=== Goal of the exercise ===
Scan the entries below, and for each line that includes the word "dashed", make a copy.

(Beginning of The records)

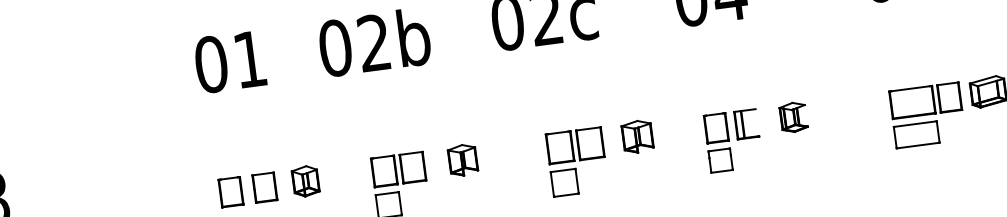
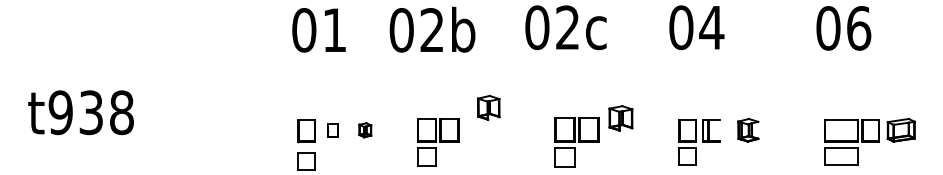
part: (637, 137) -> (620, 118), moved
part: (462, 159) -> (488, 107), moved
part: (306, 181) -> (365, 130), size x0.6
part: (265, 187) -> (333, 130), size x0.6

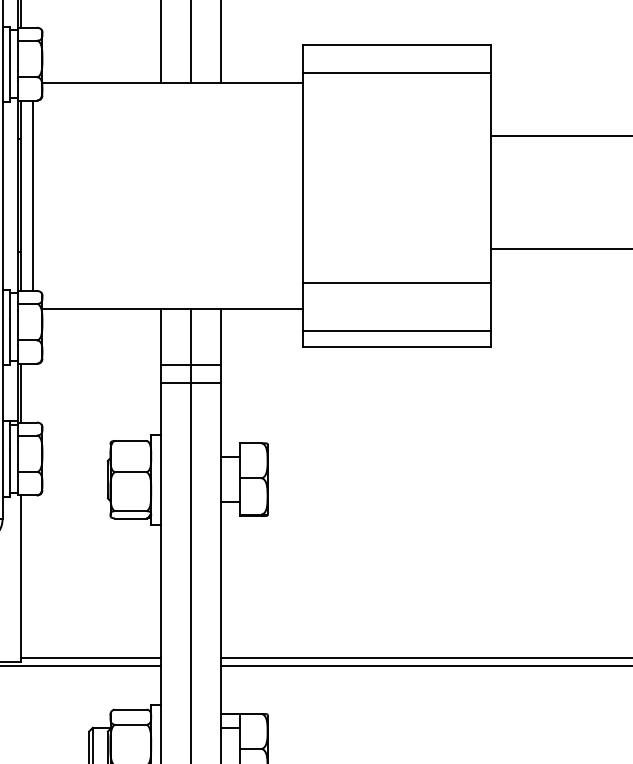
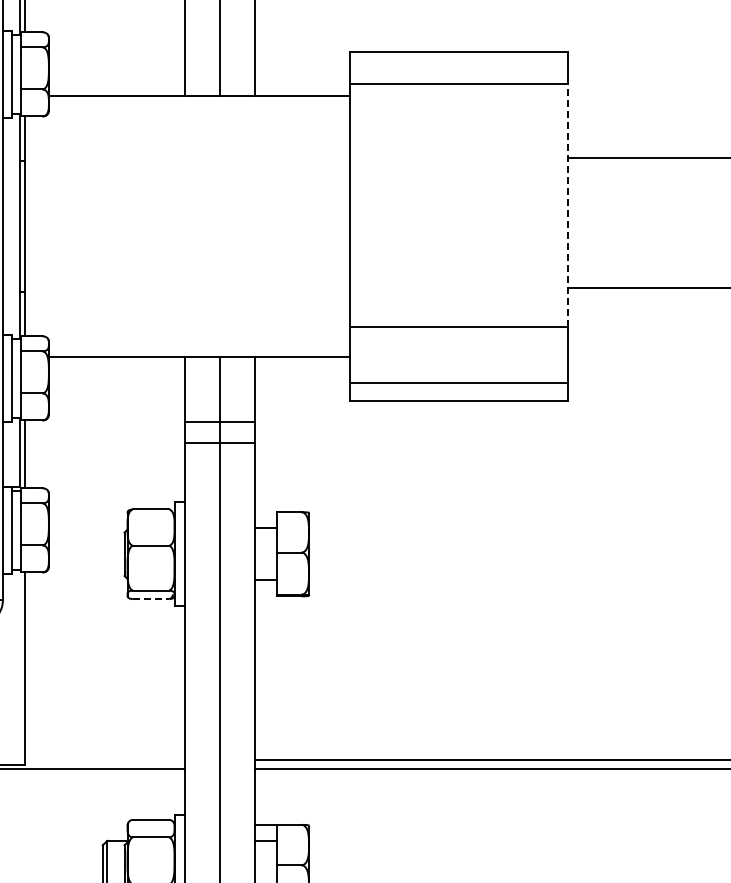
line: (491, 177) -> (567, 205), solid -> dashed
line: (32, 195) -> (37, 226), removed
line: (131, 518) -> (151, 599), solid -> dashed
line: (90, 658) -> (104, 760), removed

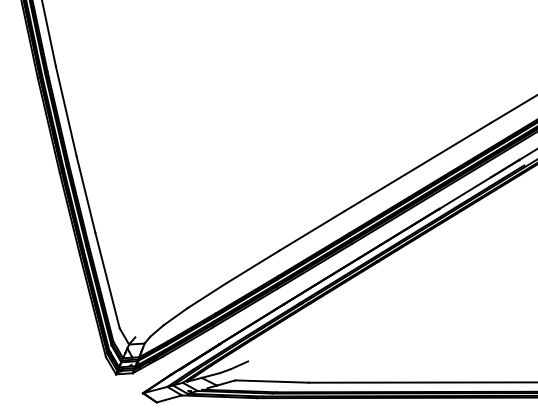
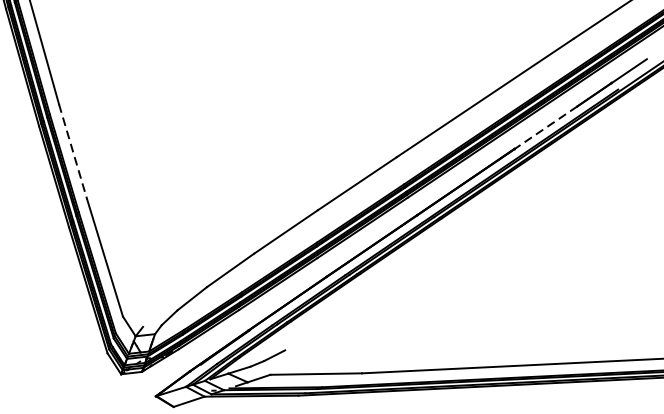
line: (464, 193) -> (545, 128), solid -> dashed
line: (86, 194) -> (73, 151), solid -> dashed

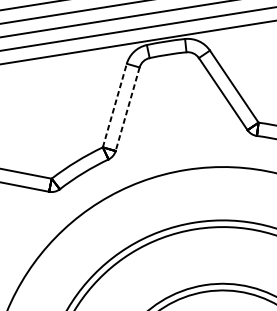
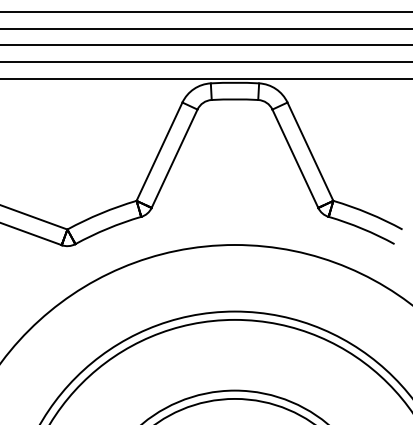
line: (114, 105) -> (159, 151), dashed -> solid
line: (127, 109) -> (174, 159), dashed -> solid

(End of The records)

=== Exercise output ===
line: (491, 177) -> (567, 205), solid -> dashed
line: (131, 518) -> (151, 599), solid -> dashed
line: (464, 193) -> (545, 128), solid -> dashed
line: (86, 194) -> (73, 151), solid -> dashed
line: (114, 105) -> (159, 151), dashed -> solid
line: (127, 109) -> (174, 159), dashed -> solid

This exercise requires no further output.